Bright grew up in a family of six children – he was the fourth – in the Payne Land, Maverley and Olympic Gardens areas of West Kingston. His family then moved to Duhaney Park. Raised in a religious household, Bright began singing in the Seventh-Day Adventist Church of God choir in Olympic Gardens.

When he decided to pursue a recording career, he was given his first opportunity to record by George Phang after being turned down by a number of producers in Kingston. His single “Roll Call” was recorded in 1984 on the Powerhouse label on the “Queen Majesty” rhythm. He then went to work with Sugar Minott’s Youth Promotion sound system and Black Roots label, along with his friend Nitty Gritty. His songs “Lots of Sign,” “Pumpkin Belly,: “Run Come Call Me,” and “Fever” were popular in Jamaica.

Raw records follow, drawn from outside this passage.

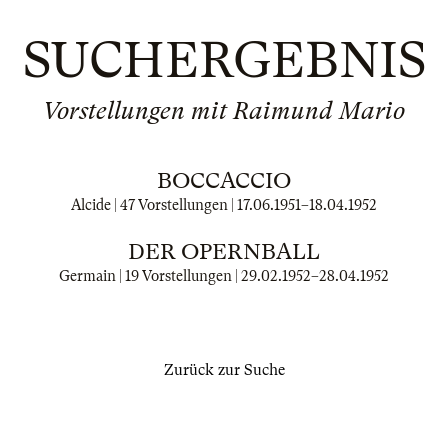
SUCHERGEBNIS
Vorstellungen mit Raimund Mario
BOCCACCIO
Alcide | 47 Vorstellungen |
17.06.1951
–
18.04.1952
DER OPERNBALL
Germain | 19 Vorstellungen |
29.02.1952
–
28.04.1952
Zurück zur Suche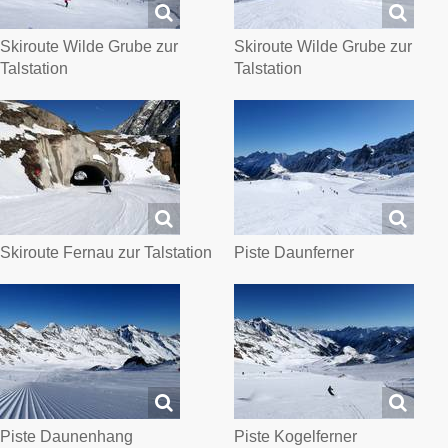
Skiroute Wilde Grube zur
Skiroute Wilde Grube zur
Talstation
Talstation
Skiroute Fernau zur Talstation
Piste Daunferner
Piste Daunenhang
Piste Kogelferner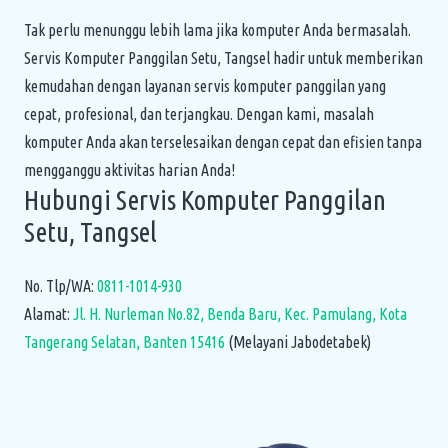
Tak perlu menunggu lebih lama jika komputer Anda bermasalah.
Servis Komputer Panggilan Setu, Tangsel hadir untuk memberikan
kemudahan dengan layanan servis komputer panggilan yang
cepat, profesional, dan terjangkau. Dengan kami, masalah
komputer Anda akan terselesaikan dengan cepat dan efisien tanpa
mengganggu aktivitas harian Anda!
Hubungi Servis Komputer Panggilan
Setu, Tangsel
No. Tlp/WA:
0811-1014-930
Alamat:
Jl. H. Nurleman No.82, Benda Baru, Kec. Pamulang, Kota
Tangerang Selatan, Banten 15416
(Melayani Jabodetabek)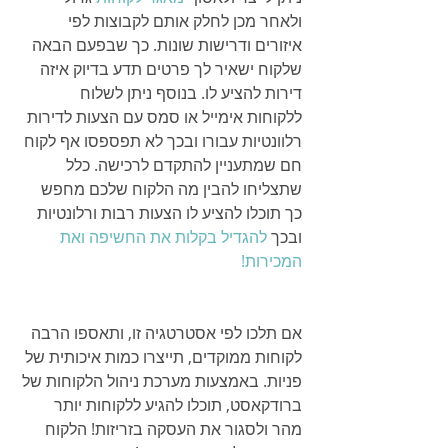
ולאחר מכן לחלק אותם לקבוצות לפי 
איזורים ודרישות שונות. כך שבפעם הבאה 
שלקוח ישאיר לך פרטים תדע בדיוק איזה 
דירות להציע לו. בנוסף ניתן לשלוח 
ללקוחות אימייל או סמס עם הצעות לדירות 
רלוונטיות עבורו ובכך לא תפספסו אף לקוח 
חם שמתעניין להתקדם לרכישה. כלל 
שתצליחו להבין מה הלקוח שלכם מחפש 
כך תוכלו להציע לו הצעות רבות ורלונטיות 
ובכך 
להגדיל בקלות את החשיפה ואת 
המכירות!
אם תלכו לפי אסטרטגיה זו, ותאספו הרבה 
לקוחות ממוקדים, תייצרו כמות איכותית של 
פניות. באמצעות מערכת ניהול הלקוחות של 
ברודקאסט, תוכלו להגיע ללקוחות יותר 
מהר ולסגור את העסקה בזריזות! הלקוח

The singer’s most successful single was “Ring the Alarm,” which was voiced over the “Stalag” riddim for the Techniques label of Winston Riley.

Following the success of this single, Tenor Saw went on to work with King Jammy on the recording of “Pumpkin Belly” on Jammy’s “Sleng Teng” rhythm. Saw’s other hits included “Golden Hen” in 1986 on the Uptempo label, and his debut album, which was issued by Minott, called “Fever.”

As with most of the dancehall albums of the time, most of the rhythms were adapted digitally from songs of the 1960s and 1970s. These were usually produced by Coxsone Dodd or Duke Reid, and so “Shirley Jones” is based on the “Rougher Yet” riddim. “Eleni Meleni Mini Mo” used the “Real Rock” riddim from Studio One, and “Roll Call” used “The Techniques “Queen Majesty” from Duke Reid.

When these albums were released, Tenor Saw had already moved to Miami, Florida, and joined the Skengdon crew, recording “Dancehall Feeling” and “Bad Boys.” He also recorded “No Work on a Sunday” for Donovan Germain. Saw then moved to New York and recorded with Freddie McGregor. His last recording “Chill Out Chill Out,” was a duet with General Doggie.

Saw was killed in August of 1988 in Houston, Texas, at the age of 21, in what was officially designated a hit-and-run accident. Other sources believed that it was no accident and that he was murdered, however.

Tenor Saw was extremely influential during the early digital age of recording. His friends included Nitty Gritty and King Kong, both of whom recorded tributes to Saw in 1989. The song “Nuff ma a Dead” by Super Cat is about Saw’s death and the deaths of other contemporary superstars.